Caroline Ricca Lee nasceu em São Paulo, SP, Brasil (1990). Sua obra se dedica ao arquivamento, à memória e à ficção das narrativas ancestrais das diásporas asiáticas no Brasil. Por meio da escultura, instalação, texto, performance e vídeo, trabalha com uma memória não oficial preservada em arquivos pessoais, memorabília ancestrais, fotografias de família e cartografias corpóreas. Foi artista residente na Pivô Pesquisa, Brasil (2024), IASPIS, Suécia (2025), La Becque, Suíça (2025), e Jan van Eyck Academie, Holanda (2026). Em 2024, participou das exposições Recollection of Dreams, no Tube Cultural Hall, Milão, Itália, e MOTHER/Land, no CCSP – Centro Cultural São Paulo. Sua obra integra coleções internacionais como Coleção Fondazione Oelle, Sicília, Itália, e Coleção Renato Alpegiani, Turim, Itália.

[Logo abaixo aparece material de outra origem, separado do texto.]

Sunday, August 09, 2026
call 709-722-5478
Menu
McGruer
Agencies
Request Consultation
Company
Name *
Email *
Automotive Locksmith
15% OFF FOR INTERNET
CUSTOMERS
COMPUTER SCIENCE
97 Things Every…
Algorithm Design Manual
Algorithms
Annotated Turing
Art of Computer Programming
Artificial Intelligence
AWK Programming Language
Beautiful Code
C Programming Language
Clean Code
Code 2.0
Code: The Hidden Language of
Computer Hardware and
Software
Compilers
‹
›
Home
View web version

Emer Freire nasceu em São Paulo, SP, Brasil (1995). Graduado em Artes Visuais (2021) e mestrando em Poéticas Visuais pela Universidade de São Paulo. Investiga a materialidade por meio de processos experimentais, articulando materiais industriais e orgânicos em esculturas, pinturas e instalações híbridas que tensionam as fronteiras entre os campos da arte. Sua prática atravessa ideias de transformação, contaminação e mutualismo, dando origem a formas ambíguas que deixam vestígios de dúvida quanto à sua natureza. Por meio de um processo alquímico constrói territórios poéticos nos quais tempos, matérias e ruínas se entrelaçam em estados contínuos de metamorfose. Dentre suas exposições individuais recentes, destaca-se We Flee Toward the Thing We Try to Escape (2024), no Fabrica Research Center, Itália, resultado de uma residência realizada no espaço.

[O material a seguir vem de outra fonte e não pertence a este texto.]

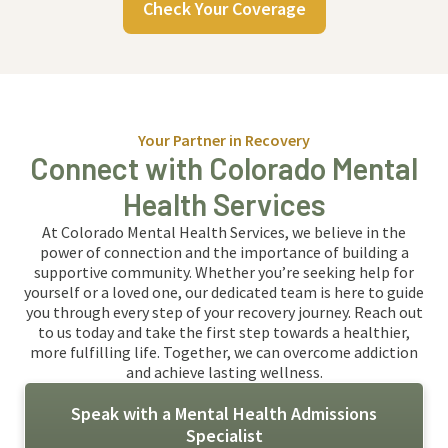
Check Your Coverage
Your Partner in Recovery
Connect with Colorado Mental
Health Services
At Colorado Mental Health Services, we believe in the
power of connection and the importance of building a
supportive community. Whether you’re seeking help for
yourself or a loved one, our dedicated team is here to guide
you through every step of your recovery journey. Reach out
to us today and take the first step towards a healthier,
more fulfilling life. Together, we can overcome addiction
and achieve lasting wellness.
Speak with a Mental Health Admissions
Specialist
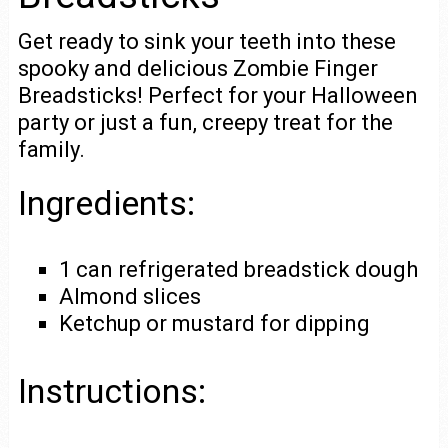
Get ready to sink your teeth into these
spooky and delicious Zombie Finger
Breadsticks! Perfect for your Halloween
party or just a fun, creepy treat for the
family.
Ingredients:
1 can refrigerated breadstick dough
Almond slices
Ketchup or mustard for dipping
Instructions:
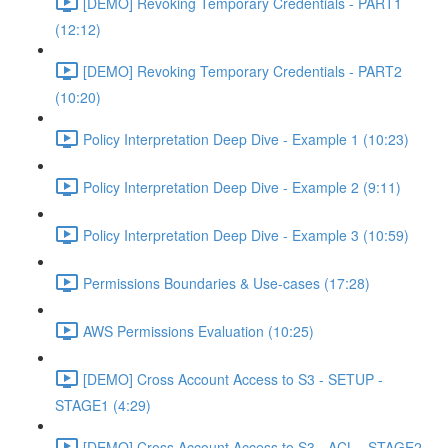
[DEMO] Revoking Temporary Credentials - PART1
(12:12)
[DEMO] Revoking Temporary Credentials - PART2
(10:20)
Policy Interpretation Deep Dive - Example 1 (10:23)
Policy Interpretation Deep Dive - Example 2 (9:11)
Policy Interpretation Deep Dive - Example 3 (10:59)
Permissions Boundaries & Use-cases (17:28)
AWS Permissions Evaluation (10:25)
[DEMO] Cross Account Access to S3 - SETUP -
STAGE1 (4:29)
[DEMO] Cross Account Access to S3 - ACL - STAGE2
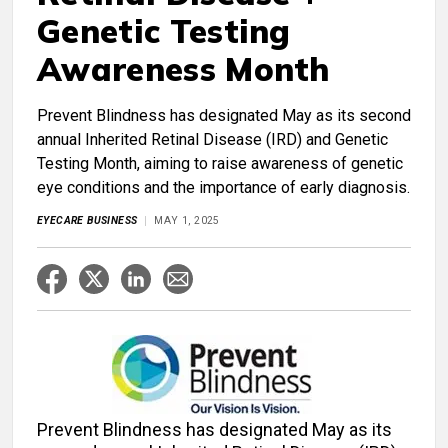
Genetic Testing
Awareness Month
Prevent Blindness has designated May as its second
annual Inherited Retinal Disease (IRD) and Genetic
Testing Month, aiming to raise awareness of genetic
eye conditions and the importance of early diagnosis.
EYECARE BUSINESS
MAY 1, 2025
Prevent Blindness has designated May as its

Fykyá Pankararu nasceu em São Paulo, SP, Brasil (1999). Desde 2003, reside no território indígena Pankararu no município de Tacaratu, no sertão de Pernambuco. Seu nome, “Fikyá”, é uma palavra de origem ancestral da antiga língua materna de seu povo que significa “camaleão”. Em sua trajetória e produção, considera-se um artista multifacetado, atuando como arte-educadora, cantador, compositor, performer, roteirista, produtor cultural, ativista, ceramista e diretor do grupo de teatro musical “Coco das Antigas”. Participou da exposição coletiva Invenção dos Reinos, na Oficina Francisco Brennand, Recife (2024), com trabalhos em cerâmica, alguns com pintura em barro branco, usado, particularmente, pelo povo Pankararu em suas formas de grafismo.

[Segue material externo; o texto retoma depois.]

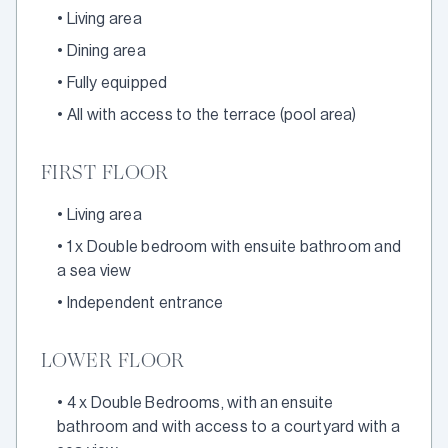
•
Living area
•
Dining area
•
Fully equipped
•
All with access to the terrace (pool area)
FIRST FLOOR
•
Living area
•
1 x Double bedroom with ensuite bathroom and
a sea view
•
Independent entrance
LOWER FLOOR
•
4 x Double Bedrooms, with an ensuite
bathroom and with access to a courtyard with a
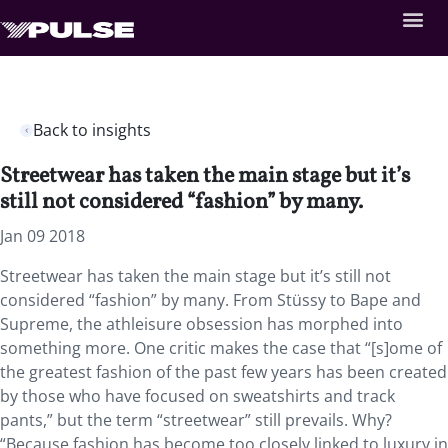
Back to insights
Streetwear has taken the main stage but it’s
still not considered “fashion” by many.
Jan 09 2018
Streetwear has taken the main stage but it’s still not
considered “fashion” by many. From Stüssy to Bape and
Supreme, the athleisure obsession has morphed into
something more. One critic makes the case that “[s]ome of
the greatest fashion of the past few years has been created
by those who have focused on sweatshirts and track
pants,” but the term “streetwear” still prevails. Why?
“Because fashion has become too closely linked to luxury in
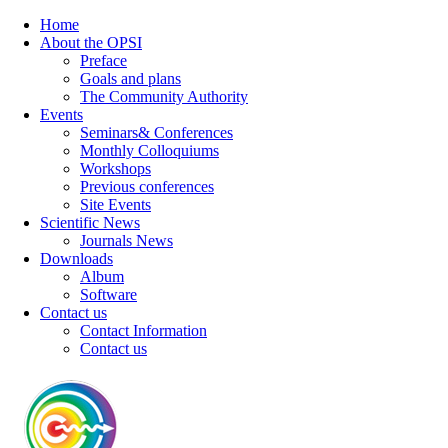
Home
About the OPSI
Preface
Goals and plans
The Community Authority
Events
Seminars& Conferences
Monthly Colloquiums
Workshops
Previous conferences
Site Events
Scientific News
Journals News
Downloads
Album
Software
Contact us
Contact Information
Contact us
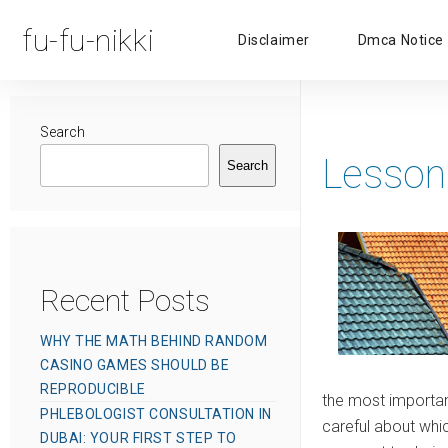
fu-fu-nikki
Disclaimer
Dmca Notice
Search
Lesson
Search
Recent Posts
WHY THE MATH BEHIND RANDOM
CASINO GAMES SHOULD BE
REPRODUCIBLE
the most important
PHLEBOLOGIST CONSULTATION IN
careful about whi
DUBAI: YOUR FIRST STEP TO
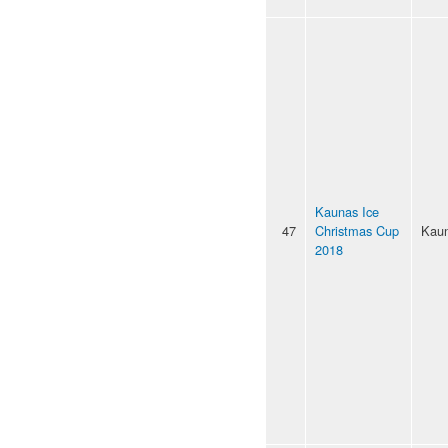
Kaunas Ice
47
Christmas Cup
Kau
2018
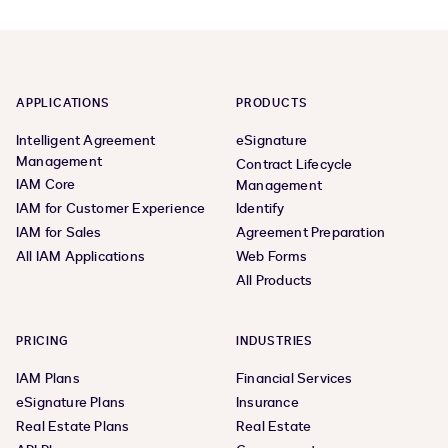
APPLICATIONS
PRODUCTS
Intelligent Agreement
eSignature
Management
Contract Lifecycle
IAM Core
Management
IAM for Customer Experience
Identify
IAM for Sales
Agreement Preparation
All IAM Applications
Web Forms
All Products
PRICING
INDUSTRIES
IAM Plans
Financial Services
eSignature Plans
Insurance
Real Estate Plans
Real Estate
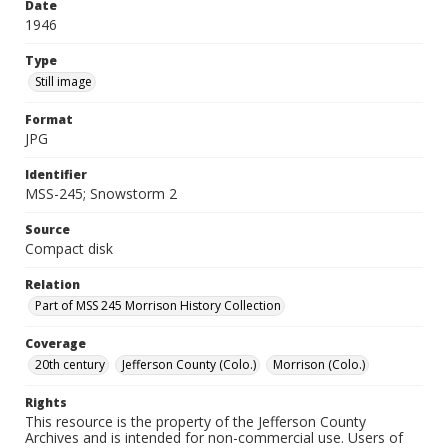
Date
1946
Type
Still image
Format
JPG
Identifier
MSS-245; Snowstorm 2
Source
Compact disk
Relation
Part of MSS 245 Morrison History Collection
Coverage
20th century
Jefferson County (Colo.)
Morrison (Colo.)
Rights
This resource is the property of the Jefferson County
Archives and is intended for non-commercial use. Users of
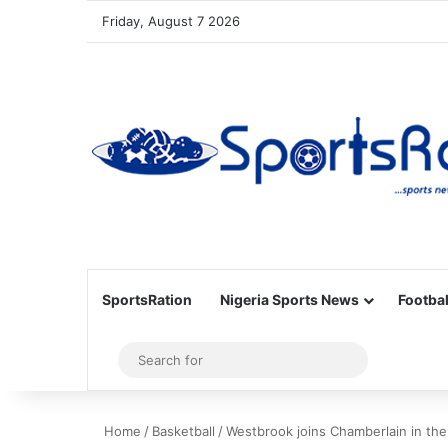
Friday, August 7 2026
SportsRation
Nigeria Sports News
Footbal
Sidebar
Search
for
Home
/
Basketball
/
Westbrook joins Chamberlain in the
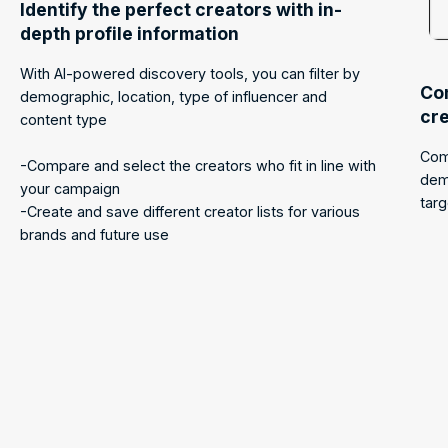
Identify the perfect creators with in-
depth profile information
With AI-powered discovery tools, you can filter by
Com
demographic, location, type of influencer and
cr
content type
Com
-Compare and select the creators who fit in line with
dem
your campaign
tar
-Create and save different creator lists for various
brands and future use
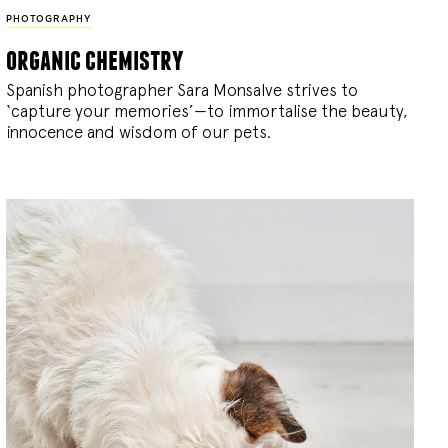
PHOTOGRAPHY
organic chemistry
Spanish photographer Sara Monsalve strives to
‘capture your memories’—to immortalise the beauty,
innocence and wisdom of our pets.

Lia D Castro nasceu em Martinópolis, SP, Brasil (1978). Atua de maneira transversal no terreno das artes visuais, atuando como artista, mediadora em espaços expositivos, pesquisadora e palestrante, tendo realizado palestras nas cidades de Vevey e Lausane, na Suíça. Dedica-se, dentre outros, ao projeto Seus filhos também praticam, no qual utiliza a prostituição como ferramenta de trabalho e investigação, aproximando-se de garotos entre 18 e 25 anos, brancos, ricos e autodeclarados héterosexuais, pesquisa na qual, busca cultivar o diálogo e a escuta no domínio da raça, classe, gênero e sexualidade, temas centrais em sua prática artística. Dentre suas exposições individuais recentes, destacam-se Lia D Castro: em todo e nenhum lugar, MASP (2024).
Rodrigo Cass nasceu em São Paulo, SP, Brasil (1983). Sua obra dialoga com a tradição construtiva brasileira por meio de um vocabulário formal que alude às experimentações artísticas das décadas de 1960 e 1970. Interessa-se pelas intersecções e fraturas do plano pictórico, fazendo com que a superfície adquira volume em telas, relevos e vídeos. Concreto, fibra de vidro e linho, coloridos com têmpera, são alguns de seus materiais mais utilizados, e suas obras em vídeos, projetadas sobre objetos esculturais, fundem a fisicalidade da performance com a lógica pictórica, em que cor e textura também aparecem como elementos construtores do espaço. Entre suas exposições recentes, destacam-se Rodrigo Cass: A Joyner/Giuffrida Visiting Artist Program, no Nevada Museum of Art, EUA (2025), e a participação na 13° Bienal do Mercosul, Porto Alegre (2025). Sua obra integra coleções institucionais como Centre Georges Pompidou, Paris, França; Thyssen-Bornemisza Art Contemporary, Viena, Áustria; Museu de Arte Moderna de São Paulo, e Museu de Arte da Pampulha, Belo Horizonte.
A lista completa é composta por Allan Weber, Amorí, Ana Claudia Almeida, André Felipe Cardoso, Anti Ribeiro, Arorá, Bárbara Banida, biarritzzz, Carolina Cordeiro, Caroline Ricca Lee, Chacha Barja, Darks Miranda, Emer Freire, Fykyá Pankararu, Gilson Plano, Helô Sanvoy, Iagor Peres, Josi, Jota Mombaça, Kuenan Mayu, Lia D Castro, Lita Cerqueira, Marcelo Conceição, Moacir Soares de Faria, Nazas, Osvaldo Gaia, Oto Ferreira, Rafael Chavez, Rayana Rayo, Rodrigo Cass, Rose Afefé, Thaís Muniz e Ygor Landarin.
Serviço:
39º Panorama da Arte Brasileira: Depois que tudo foi dito
Curadoria: Diane Lima
Gerente de projetos da curadoria: Giovanna Querido
Período expositivo: 12 de setembro de 2026 a 24 de janeiro de 2027
Museu de Arte Moderna de São Paulo
Endereço: Parque Ibirapuera (Av. Pedro Álvares Cabral, s/nº – acesso pelos portões 1 e 3)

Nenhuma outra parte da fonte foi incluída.